Figure 14 shows a comparison of different classifiers for detecting an unknown attack based on the F1-score. At all filler sizes, PU learning with J48 achieves a high F1-score compared to other classifiers.

Fig. 14
figure 14

F1-scores of different classifiers on obfuscation attacks for various filler sizes

The experimental outcomes prove that the proposed approach is more successful in detecting unknown attacks. However, the classification rate for authentic users is not satisfactory. The aforementioned Tables 10, 1112 and Figs. 9, 10, 11, 12, 13, and 14 illustrate that the proposed solution approach outperforms the feature-based detection scheme in terms of the detection accuracy of the unknown attack. We can conclude that the proposed solution approach with the OSVM is superior to any other classifier. However, we need to increase the detection accuracy of authentic users.

Although our goal was to achieve \({H}_{D}\in\)AT→ AT and \({H}_{D}\in\)AU→AU, our experimental results showed that we could achieve the first target completely and the second target to some extent. Our classifying approach could identify attackers as attackers with 100% accuracy, but the accuracy decreased when detecting authentic users correctly. In other words, we achieved \({H}_{D}\in\)AT→AT (high detection accuracy for identifying that an attacker occurs due to classifying all attackers as attackers) and \({L}_{D}\in\)AU→AT (low detection accuracy for identifying that an authentic user occurs due to classifying some authentic uses as an attacker).

Although detecting some authentic users as attackers decreases the overall accuracy of the system, it ensures that no attacker is passed through disguised as an authentic user. This makes the recommendation system completely attack-free.

7 Conclusion and Future Work

The problem of shilling attacks in recommendation systems may ruin their correctness and applicability. Feature-based detection has proven to be successful in eliminating standard known attacks. Unfortunately, this technique fails when a new attack with undefined features arrives. This paper addresses the limitations of recognized feature-based detection methods. We have demonstrated the ineffectiveness of established feature-based detection methods in recognizing unfamiliar attacks. To overcome this problem, we propose a generalized solution that involves training a one-class classifier with the ratings of genuine users. This technique detects not only standard attacks but also obfuscation attacks. In fact, our proposed solution is able to detect any attack irrespective of its design or features. We used the MovieLens dataset, which has been proven to be authentic and attack-free, to establish our claim successfully. It should be noted that in evaluating the performance of our solution, we do not emphasize 100% detection of the attack profiles. Instead, detection is considered successful if it can reduce the number of attackers to a level where even if some attack remains undetected, the overall effect of an attack becomes negligible. Our proposed solution does exactly this.
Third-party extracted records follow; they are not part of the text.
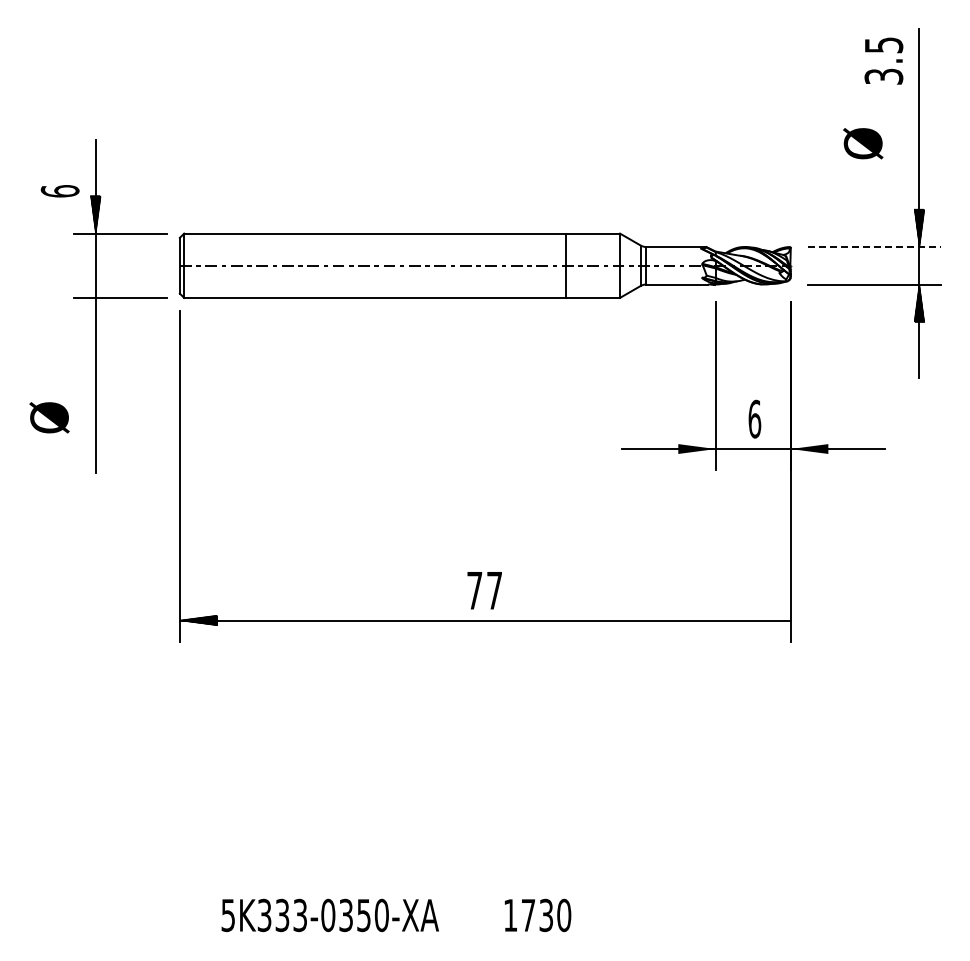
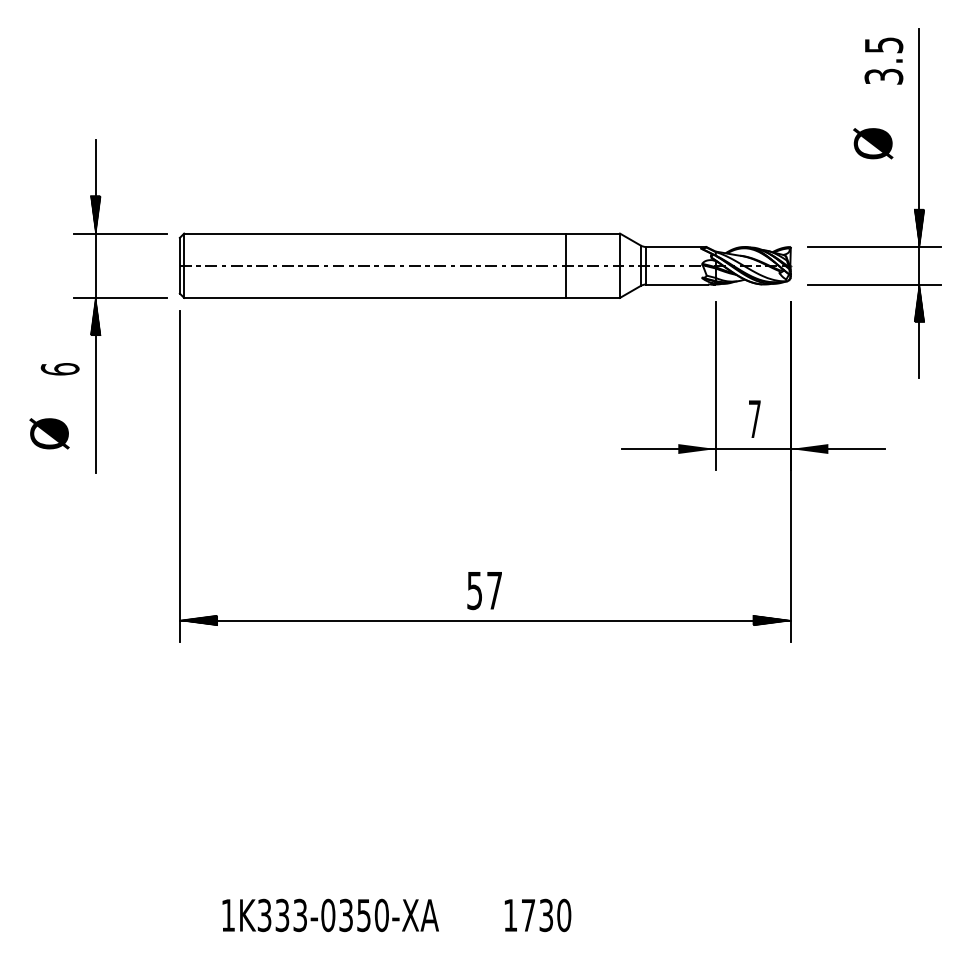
text at (863, 143) position: (863, 143) -> (873, 143)
text at (59, 191) position: (59, 191) -> (59, 369)
line at (874, 247): dashed -> solid
hatch at (95, 316): none -> present
text at (49, 417) position: (49, 417) -> (49, 433)
text at (754, 418): 6 -> 7
text at (474, 591): 77 -> 57
hatch at (771, 620): none -> present
text at (227, 915): 5K333-0350-XA -> 1K333-0350-XA
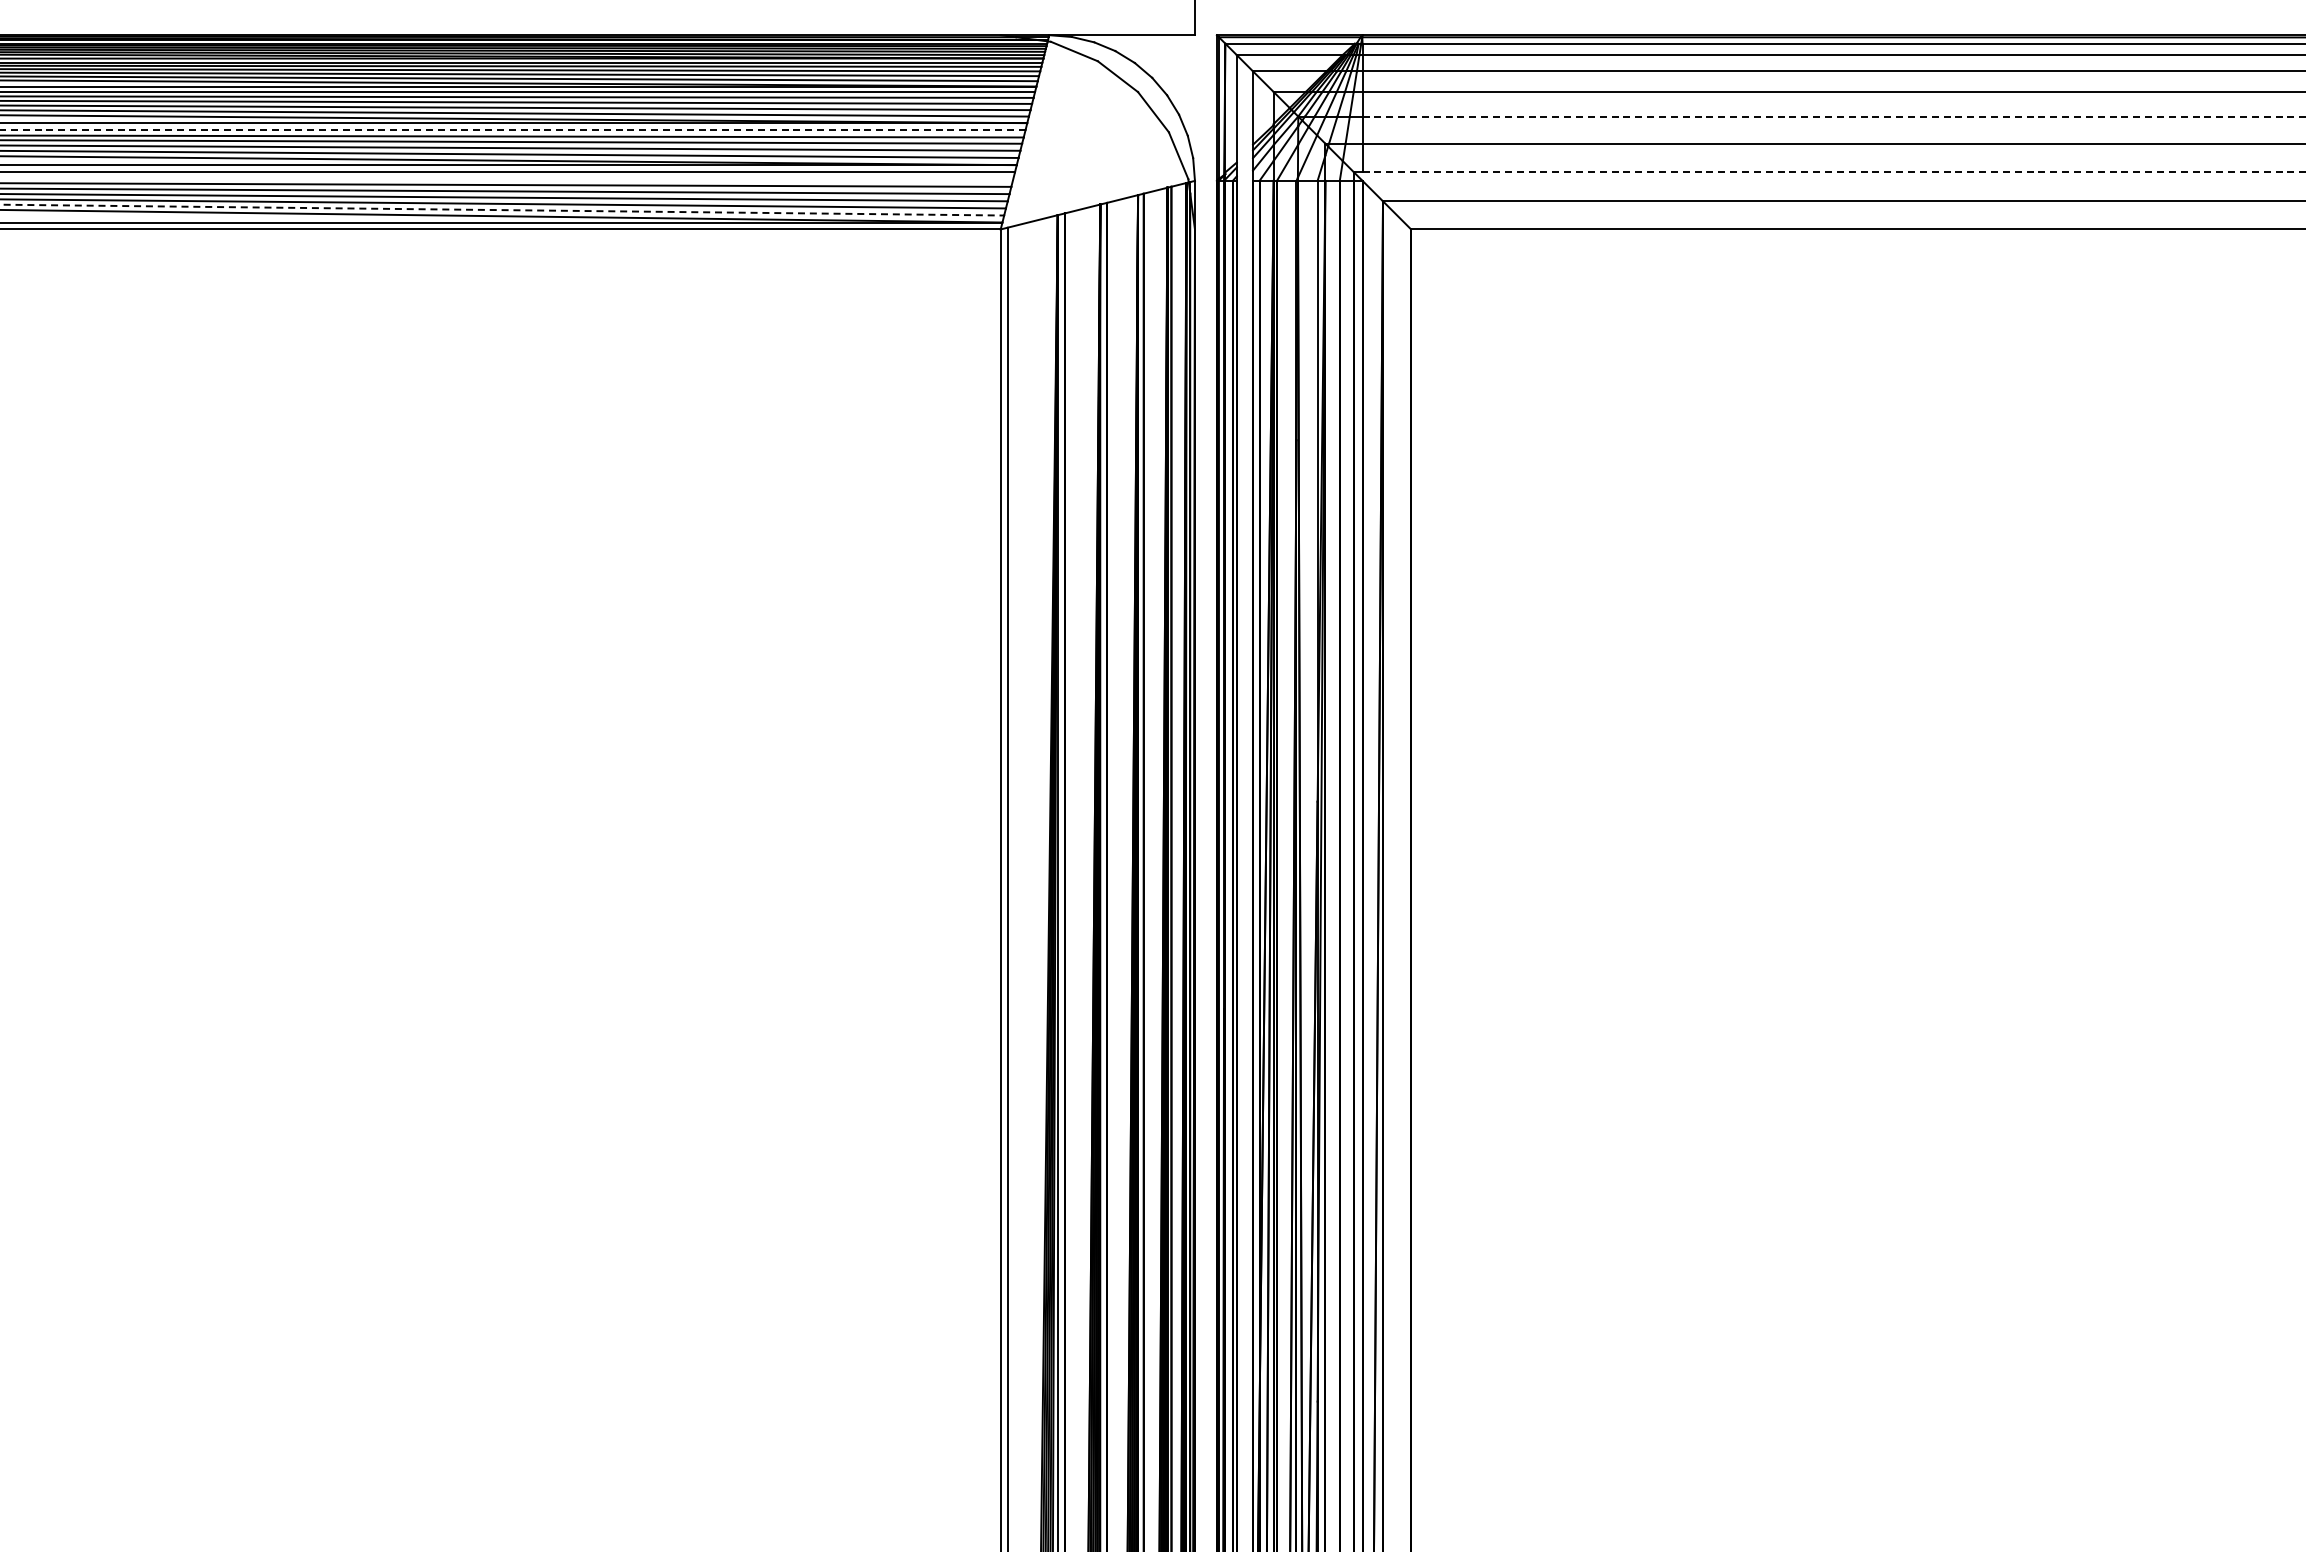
The proposed method works with the precondition that the recommendation system should already have some genuine reviews and ratings from authentic users. However, one may raise the obvious and legitimate question of how to fulfil this criterion in every case. How do we populate the recommendation system, initially, with genuine ratings from authentic users? Of course, this is a nontrivial task. However, in today's digital world, abundant information is available everywhere. We have to draw off them judiciously. We can perform opinion mining in the web content, including social networks, blogs, and news portals, for the views of socially established people on different subjects, including products and services. Because of their social status, their opinions might be considered relatively bias-free and sincere. If these subjective opinions can be converted and mapped into a quantitative rating using statistical means, recommendation systems can be loaded with a decent amount of authentic and unadulterated ratings. For example, for a movie recommendation system, movie reviews from reputed dailies and magazines are twigged and converted into appropriately mapped numeric ratings. However, this is an extensive research challenge in itself, and therefore, researchers are encouraged to consider this particular concern.